One problem with a race to the bottom (if you're a commercial outfit) is that prices hit zero and then income hits zero and then you go out of business. But perhaps just as important, quality also diminishes to hit the reduced price point. Should a person be able to get an SSL certificate for hotmail.com by asking Hotmail for the email address systemadm@hotmail.com and then just filling that out in a web form and clicking the resulting email link? Erk. Trust in the system dimished, and some backlash began to hit the browser vendors who'd selected these CAs to trust.

So, browser vendors were sick of DV, and public CAs were sick of DV but for different reasons. The CAs thought the best way forward was to have a new kind of "really, really trusted" certificate (for which they'd charge a lot of money), EV but keeping all the old ones. The browser vendors thought the CAs should apply all their proposed new rules for EV to their existing certificates and stop the race to the bottom. The CA/Browser forum is the incarnation of that ongoing discussion, and the results are the compromise we all experience day-to-day. EV certificates have that "green bar" that CAs believed would help sell them, OV, DV (and IV and others) were standardised, with a policy OID to tell browsers programatically what sort of verification was done. The rules for EV are tighter than they ever had been for older certificates, but the rules for all other certificates were also tightened up gradually.

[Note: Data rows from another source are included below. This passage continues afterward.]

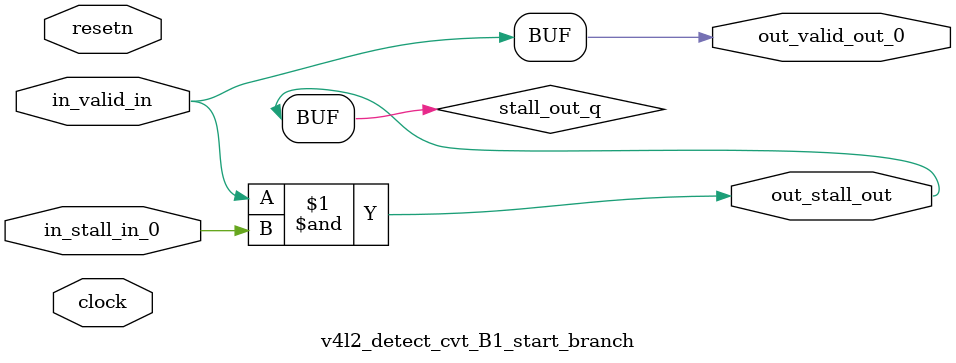
<source format=sv>



(* altera_attribute = "-name AUTO_SHIFT_REGISTER_RECOGNITION OFF; -name MESSAGE_DISABLE 10036; -name MESSAGE_DISABLE 10037; -name MESSAGE_DISABLE 14130; -name MESSAGE_DISABLE 14320; -name MESSAGE_DISABLE 15400; -name MESSAGE_DISABLE 14130; -name MESSAGE_DISABLE 10036; -name MESSAGE_DISABLE 12020; -name MESSAGE_DISABLE 12030; -name MESSAGE_DISABLE 12010; -name MESSAGE_DISABLE 12110; -name MESSAGE_DISABLE 14320; -name MESSAGE_DISABLE 13410; -name MESSAGE_DISABLE 113007; -name MESSAGE_DISABLE 10958" *)
module v4l2_detect_cvt_B1_start_branch (
    input wire [0:0] in_stall_in_0,
    input wire [0:0] in_valid_in,
    output wire [0:0] out_stall_out,
    output wire [0:0] out_valid_out_0,
    input wire clock,
    input wire resetn
    );

    wire [0:0] stall_out_q;


    // stall_out(LOGICAL,6)
    assign stall_out_q = in_valid_in & in_stall_in_0;

    // out_stall_out(GPOUT,4)
    assign out_stall_out = stall_out_q;

    // out_valid_out_0(GPOUT,5)
    assign out_valid_out_0 = in_valid_in;

endmodule

</source>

But CA/B has no formal legal status, and all browser vendors actually implement their own rules, albeit referring to the CA/B Baseline Requirements and EV Guidelines. So, Chrome on Android doesn't have a green bar, and Firefox doesn't consider OV certificates different from DV certificates and Internet Explorer / Edge ignore all policy OIDs except the ones from the CA/B but other browsers accept custom OIDs, and so on.